Source document =
------------------------------------------------
Ludlow_2




Page 2.

Ludlow was also a planed town. Many medieval towns were similarly the result of deliberate acts of creation by landowners. A patron would attempt to fund a town as a specialised center of manufactures and trade, where the products of different farming areas and of non-agricultural activities could be exchanged, and would hope to profit from the rest of properties let to merchants and from market tolls.
Planned medieval towns were usually laid out with 'burgage plot', long narrow strips with a building at one end fronting on to a main street, extending to a 'back lane' which acted as a service road. Sometimes such plots were laid out along one main street, or sometimes on a grid pattern. At Ludlow , Old street, Broad Street and Mill Street are surviving main street of the grid, and Raven Lane, Bell Lane and Brand Lane the remaining service roads and cross lanes.

Planned towns usually had a wide market place where temporary stalls could be set up. Sometimes's such temporary stalls became permanent buildings, and the open market place became a maze of alleys and buildings without gardens or yards, as has happened in the area between the castle and the bull ring at Ludlow.


Ludlow market hall 1892 Corve street

The Market Hall.
Built in 1887 it was described by Nicolas Pevsner as 'Ludlow's bad luck.. There is nothing that could be said in favour of its fiery brick or useless Elizabethan detail'. The market hall was demolished in 1986. and the space today is used for market stalls.
------------------------------------------------
Carry on the piece about Ludlow as a planned medieval town, starting right after its last sentence.
------------------------------------------------
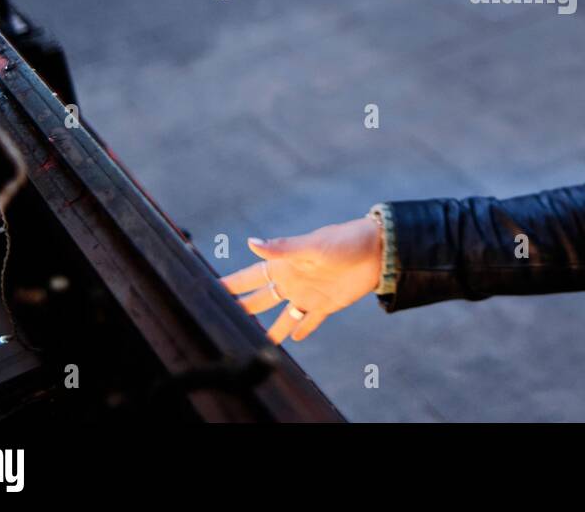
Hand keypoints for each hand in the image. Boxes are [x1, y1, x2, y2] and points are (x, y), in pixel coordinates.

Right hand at [220, 217, 382, 344]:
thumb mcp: (312, 246)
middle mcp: (291, 281)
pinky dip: (301, 329)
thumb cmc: (344, 241)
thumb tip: (251, 242)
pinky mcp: (326, 306)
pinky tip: (293, 339)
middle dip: (240, 310)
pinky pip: (309, 321)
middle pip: (259, 300)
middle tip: (218, 324)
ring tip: (250, 343)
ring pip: (280, 316)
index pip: (249, 277)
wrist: (378, 251)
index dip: (229, 285)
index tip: (206, 291)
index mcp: (284, 265)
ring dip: (268, 328)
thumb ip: (282, 248)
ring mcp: (307, 295)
------------------------------------------------
Answer box =
Corve Street 1910.
Corve Street leads north, and was the main road to Shrewsbury. In fact, as a route way Corve Street, and Old street into which it leads to the south, may well have followed an old Roman, or even earlier, route linking with a ford across the River Teme.
The Bullring 1892 Buter Cross 1923

The Bull Ring 1892
All the buildings in this picture have since been stripped to their timber framing. Especially interesting is the shop on the left; it is now revealed as a medieval toll-booth for people coming to trade in the market, and is therefore known as the Tolsey.

The Butter Cross.
The Butter Cross was built in 1744 at a cost of £1,000 as a Town Hall, and ever since it has dominated the view along Broad Street. It served as a butter market, hence its name. The upper floor was used for a school-The Blue Coat Charity School.